### Exercise tasks
A) Say whether each statement agrees with the text on Florida's Medicaid expansion, answering yes or no and quoting the deciding words: (i) Scott said he would accept the Medicaid expansion for the next three years; (ii) Ruddy defends Scott's decision with three arguments; (iii) Scott is up for reelection in November 2016.
B) From the text on Florida's Medicaid expansion, print word for word the stretch from "With all due" through "ObamaCare’s Medicaid expansion.".

### Text segment
------------------------------------------------

With all due respect to Newsmax CEO Christopher Ruddy, and as a fan of his website I mean that sincerely, I couldn’t disagree more with his defense of Florida Governor Rick Scott’s decision to accept ObamaCare’s Medicaid expansion.

Like other Republican governors who’ve flipped on the issue, Scott announced last week that even though he remains philosophically opposed to ObamaCare, he would accept at least the law’s Medicaid expansion for the next three years because federal taxpayers – not the state – would pick up the entire price tag.  Like many of the other capitulators, Scott claims that because the Supreme Court ruled ObamaCare constitutional, it doesn’t make financial sense for Florida residents to pay for ObamaCare through fees and penalties while other Medicaid-expanding states reap a windfall.

Ruddy defends Scott’s about-face with two arguments I don’t find compelling.

The first:

Scott has also made it clear that he has not agreed to continue the Medicaid expansion beyond three years, when federal funding will drop to 90 percent, and Florida could opt out at that point.

Let’s get real.  Once a state accepts more federal dollars and grows a politically sensitive program like Medicaid, the trend is to grow, not cut back.

Moreover, Scott’s calculation betrays a canny reading of the political calendar.  He’s up for reelection in November 2014, but will get credit for expanding Medicaid at no cost to state taxpayers in January of that year.  If successful in his bid, Scott can continue to enjoy favorable press until January 2017 when the federal largesse starts receding and Floridians start feeling the cost of all that “free” healthcare.  But by the time that happens Scott will be wrapping up his second term, and handing off that political football to a predecessor.

------------------------------------------------

### Given data
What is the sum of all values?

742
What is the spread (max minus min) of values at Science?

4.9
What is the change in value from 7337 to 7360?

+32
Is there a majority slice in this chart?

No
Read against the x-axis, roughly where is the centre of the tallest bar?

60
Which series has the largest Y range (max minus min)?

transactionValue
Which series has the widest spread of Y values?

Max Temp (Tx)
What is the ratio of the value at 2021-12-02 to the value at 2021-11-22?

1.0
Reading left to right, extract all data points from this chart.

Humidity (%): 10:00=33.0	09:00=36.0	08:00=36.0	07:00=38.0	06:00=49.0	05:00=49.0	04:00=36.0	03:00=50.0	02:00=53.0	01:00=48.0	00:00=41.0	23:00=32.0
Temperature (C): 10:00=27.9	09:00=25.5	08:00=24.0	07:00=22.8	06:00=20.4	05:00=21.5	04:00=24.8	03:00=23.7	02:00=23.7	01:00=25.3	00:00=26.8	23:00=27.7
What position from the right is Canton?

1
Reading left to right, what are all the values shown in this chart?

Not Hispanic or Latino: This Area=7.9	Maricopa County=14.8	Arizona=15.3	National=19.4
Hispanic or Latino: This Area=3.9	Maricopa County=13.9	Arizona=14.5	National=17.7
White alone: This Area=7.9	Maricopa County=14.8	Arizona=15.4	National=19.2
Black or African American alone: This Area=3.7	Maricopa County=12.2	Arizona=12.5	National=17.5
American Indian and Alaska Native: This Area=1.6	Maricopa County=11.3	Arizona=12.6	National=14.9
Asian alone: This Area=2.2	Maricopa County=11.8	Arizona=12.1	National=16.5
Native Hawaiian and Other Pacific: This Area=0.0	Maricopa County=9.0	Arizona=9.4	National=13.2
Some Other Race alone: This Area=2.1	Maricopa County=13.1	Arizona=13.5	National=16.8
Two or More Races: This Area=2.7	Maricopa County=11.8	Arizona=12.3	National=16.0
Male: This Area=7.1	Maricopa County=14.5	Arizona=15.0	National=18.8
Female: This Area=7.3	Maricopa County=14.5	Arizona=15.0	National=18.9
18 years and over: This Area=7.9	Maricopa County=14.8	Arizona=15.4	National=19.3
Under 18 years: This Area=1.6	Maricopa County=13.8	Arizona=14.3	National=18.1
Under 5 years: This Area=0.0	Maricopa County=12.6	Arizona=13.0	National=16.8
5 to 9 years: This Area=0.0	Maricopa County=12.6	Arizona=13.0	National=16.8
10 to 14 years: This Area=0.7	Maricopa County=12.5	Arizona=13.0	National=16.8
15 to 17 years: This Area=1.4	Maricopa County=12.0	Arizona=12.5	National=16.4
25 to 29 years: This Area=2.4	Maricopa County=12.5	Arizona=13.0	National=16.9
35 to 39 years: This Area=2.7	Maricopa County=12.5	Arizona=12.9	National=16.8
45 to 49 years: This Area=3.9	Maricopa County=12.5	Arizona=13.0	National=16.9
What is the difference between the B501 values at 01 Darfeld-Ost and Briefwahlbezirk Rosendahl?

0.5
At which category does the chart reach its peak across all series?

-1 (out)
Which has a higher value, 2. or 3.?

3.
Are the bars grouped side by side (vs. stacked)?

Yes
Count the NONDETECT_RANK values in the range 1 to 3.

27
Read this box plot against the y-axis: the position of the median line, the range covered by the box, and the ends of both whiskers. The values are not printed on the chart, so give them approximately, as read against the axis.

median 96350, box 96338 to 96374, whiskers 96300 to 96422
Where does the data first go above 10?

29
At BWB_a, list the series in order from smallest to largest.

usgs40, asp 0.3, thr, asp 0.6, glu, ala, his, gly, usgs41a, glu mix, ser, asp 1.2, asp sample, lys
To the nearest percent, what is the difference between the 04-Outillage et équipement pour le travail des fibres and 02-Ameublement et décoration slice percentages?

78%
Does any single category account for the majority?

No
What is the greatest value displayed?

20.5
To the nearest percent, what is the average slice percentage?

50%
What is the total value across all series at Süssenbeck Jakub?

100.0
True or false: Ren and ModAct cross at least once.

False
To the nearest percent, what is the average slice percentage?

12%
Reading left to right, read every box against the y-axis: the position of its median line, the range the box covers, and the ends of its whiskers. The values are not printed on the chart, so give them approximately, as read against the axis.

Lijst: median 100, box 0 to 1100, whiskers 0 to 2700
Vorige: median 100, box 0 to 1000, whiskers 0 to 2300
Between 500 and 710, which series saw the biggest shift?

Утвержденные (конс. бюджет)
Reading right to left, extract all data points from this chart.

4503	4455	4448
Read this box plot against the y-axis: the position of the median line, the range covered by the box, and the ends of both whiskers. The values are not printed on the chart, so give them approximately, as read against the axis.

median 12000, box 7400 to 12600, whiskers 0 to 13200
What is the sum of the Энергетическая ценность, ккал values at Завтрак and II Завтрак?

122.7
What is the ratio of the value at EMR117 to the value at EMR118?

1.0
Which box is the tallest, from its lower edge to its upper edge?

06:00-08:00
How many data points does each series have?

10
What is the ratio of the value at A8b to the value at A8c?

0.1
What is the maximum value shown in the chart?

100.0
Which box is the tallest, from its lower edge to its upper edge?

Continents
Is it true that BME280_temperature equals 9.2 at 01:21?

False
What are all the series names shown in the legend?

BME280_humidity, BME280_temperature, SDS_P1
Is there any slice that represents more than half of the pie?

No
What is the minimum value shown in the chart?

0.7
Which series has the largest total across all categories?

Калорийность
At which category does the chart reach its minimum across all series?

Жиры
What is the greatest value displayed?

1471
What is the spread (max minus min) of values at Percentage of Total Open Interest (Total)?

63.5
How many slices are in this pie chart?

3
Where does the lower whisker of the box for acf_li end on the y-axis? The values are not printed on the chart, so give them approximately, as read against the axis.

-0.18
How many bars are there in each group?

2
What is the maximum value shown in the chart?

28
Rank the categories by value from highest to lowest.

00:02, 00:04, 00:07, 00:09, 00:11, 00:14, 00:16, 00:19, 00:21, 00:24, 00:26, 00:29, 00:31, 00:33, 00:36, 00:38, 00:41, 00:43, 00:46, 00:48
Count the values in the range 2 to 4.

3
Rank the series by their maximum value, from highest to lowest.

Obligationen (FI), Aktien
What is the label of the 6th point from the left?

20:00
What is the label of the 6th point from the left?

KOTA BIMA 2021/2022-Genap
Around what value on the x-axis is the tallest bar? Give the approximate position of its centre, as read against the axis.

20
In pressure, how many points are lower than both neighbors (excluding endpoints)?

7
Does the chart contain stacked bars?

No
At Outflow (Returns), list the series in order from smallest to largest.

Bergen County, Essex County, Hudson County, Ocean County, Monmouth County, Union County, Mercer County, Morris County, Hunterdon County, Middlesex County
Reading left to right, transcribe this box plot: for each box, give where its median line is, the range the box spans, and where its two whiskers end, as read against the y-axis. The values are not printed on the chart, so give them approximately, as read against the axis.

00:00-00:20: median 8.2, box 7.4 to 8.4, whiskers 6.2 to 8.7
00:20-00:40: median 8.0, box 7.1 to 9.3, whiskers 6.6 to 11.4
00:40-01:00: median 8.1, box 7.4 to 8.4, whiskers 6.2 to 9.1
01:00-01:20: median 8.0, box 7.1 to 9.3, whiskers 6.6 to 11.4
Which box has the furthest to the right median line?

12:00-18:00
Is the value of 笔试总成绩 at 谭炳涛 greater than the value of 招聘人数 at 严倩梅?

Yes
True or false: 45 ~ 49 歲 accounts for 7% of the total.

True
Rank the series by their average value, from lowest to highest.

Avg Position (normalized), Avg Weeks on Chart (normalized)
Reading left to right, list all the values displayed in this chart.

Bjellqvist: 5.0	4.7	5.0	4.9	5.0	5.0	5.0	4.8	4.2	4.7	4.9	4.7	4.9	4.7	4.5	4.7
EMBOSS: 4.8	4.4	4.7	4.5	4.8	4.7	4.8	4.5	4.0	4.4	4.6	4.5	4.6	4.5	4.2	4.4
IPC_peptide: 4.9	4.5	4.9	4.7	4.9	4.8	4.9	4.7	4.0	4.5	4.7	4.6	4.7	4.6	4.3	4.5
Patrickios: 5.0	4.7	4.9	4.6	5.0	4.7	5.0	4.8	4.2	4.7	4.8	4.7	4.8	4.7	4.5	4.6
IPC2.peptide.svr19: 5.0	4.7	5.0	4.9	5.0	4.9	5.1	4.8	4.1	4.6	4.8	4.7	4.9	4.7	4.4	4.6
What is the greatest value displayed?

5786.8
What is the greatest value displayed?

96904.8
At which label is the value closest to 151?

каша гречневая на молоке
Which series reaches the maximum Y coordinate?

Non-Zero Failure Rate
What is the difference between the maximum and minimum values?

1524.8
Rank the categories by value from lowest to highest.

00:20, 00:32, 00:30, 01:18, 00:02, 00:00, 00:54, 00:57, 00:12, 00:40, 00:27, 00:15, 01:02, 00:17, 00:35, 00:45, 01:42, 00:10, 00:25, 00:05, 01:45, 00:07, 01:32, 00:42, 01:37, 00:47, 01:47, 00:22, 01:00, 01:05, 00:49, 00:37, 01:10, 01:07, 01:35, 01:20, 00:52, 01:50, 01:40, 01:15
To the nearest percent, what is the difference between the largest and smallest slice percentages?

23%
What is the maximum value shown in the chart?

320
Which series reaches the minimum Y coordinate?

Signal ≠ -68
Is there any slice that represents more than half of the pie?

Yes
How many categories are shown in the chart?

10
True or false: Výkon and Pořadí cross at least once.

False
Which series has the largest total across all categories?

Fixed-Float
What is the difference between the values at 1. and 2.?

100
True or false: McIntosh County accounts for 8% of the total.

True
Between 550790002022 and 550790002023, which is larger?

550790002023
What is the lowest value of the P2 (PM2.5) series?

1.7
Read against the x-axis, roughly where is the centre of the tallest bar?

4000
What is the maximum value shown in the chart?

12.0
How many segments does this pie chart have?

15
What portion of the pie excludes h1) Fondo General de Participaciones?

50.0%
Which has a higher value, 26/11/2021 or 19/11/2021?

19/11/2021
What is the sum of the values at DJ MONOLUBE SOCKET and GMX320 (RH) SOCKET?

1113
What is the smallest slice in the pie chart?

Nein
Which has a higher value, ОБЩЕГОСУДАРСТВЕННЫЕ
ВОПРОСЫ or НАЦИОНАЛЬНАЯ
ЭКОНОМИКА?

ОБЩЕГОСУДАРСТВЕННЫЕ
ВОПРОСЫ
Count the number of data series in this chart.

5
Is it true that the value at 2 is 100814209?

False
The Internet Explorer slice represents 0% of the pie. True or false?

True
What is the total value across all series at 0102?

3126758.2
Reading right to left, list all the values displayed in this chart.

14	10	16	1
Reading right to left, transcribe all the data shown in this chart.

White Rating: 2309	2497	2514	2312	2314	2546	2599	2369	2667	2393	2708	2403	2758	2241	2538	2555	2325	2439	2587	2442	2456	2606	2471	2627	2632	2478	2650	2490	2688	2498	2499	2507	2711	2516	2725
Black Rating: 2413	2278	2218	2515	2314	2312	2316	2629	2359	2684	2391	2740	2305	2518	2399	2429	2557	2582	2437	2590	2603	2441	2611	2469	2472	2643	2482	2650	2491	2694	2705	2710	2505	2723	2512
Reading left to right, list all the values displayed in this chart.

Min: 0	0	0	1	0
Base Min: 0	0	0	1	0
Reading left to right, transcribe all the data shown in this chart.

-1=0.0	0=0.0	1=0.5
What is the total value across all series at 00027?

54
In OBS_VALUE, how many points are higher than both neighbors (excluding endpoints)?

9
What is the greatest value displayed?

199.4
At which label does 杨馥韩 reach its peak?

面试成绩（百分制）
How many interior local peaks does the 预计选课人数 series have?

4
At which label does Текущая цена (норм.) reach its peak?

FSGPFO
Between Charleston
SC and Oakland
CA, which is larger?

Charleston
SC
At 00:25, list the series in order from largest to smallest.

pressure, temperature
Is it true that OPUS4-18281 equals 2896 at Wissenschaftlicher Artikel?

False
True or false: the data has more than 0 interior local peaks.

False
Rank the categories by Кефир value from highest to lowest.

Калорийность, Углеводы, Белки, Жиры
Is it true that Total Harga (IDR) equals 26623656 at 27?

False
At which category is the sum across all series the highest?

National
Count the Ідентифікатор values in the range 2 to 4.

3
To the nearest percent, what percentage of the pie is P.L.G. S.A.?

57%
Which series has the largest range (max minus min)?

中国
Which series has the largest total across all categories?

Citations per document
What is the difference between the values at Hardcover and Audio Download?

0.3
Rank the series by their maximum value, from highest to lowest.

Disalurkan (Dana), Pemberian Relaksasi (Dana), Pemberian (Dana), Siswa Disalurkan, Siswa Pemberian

------------------------------------------------

### Solutions for each task
A)
(i) Yes: "he would accept at least the law’s Medicaid expansion for the next three years"
(ii) No: "Ruddy defends Scott’s about-face with two arguments I don’t find compelling."
(iii) No: "He’s up for reelection in November 2014"

B)
With all due respect to Newsmax CEO Christopher Ruddy, and as a fan of his website I mean that sincerely, I couldn’t disagree more with his defense of Florida Governor Rick Scott’s decision to accept ObamaCare’s Medicaid expansion.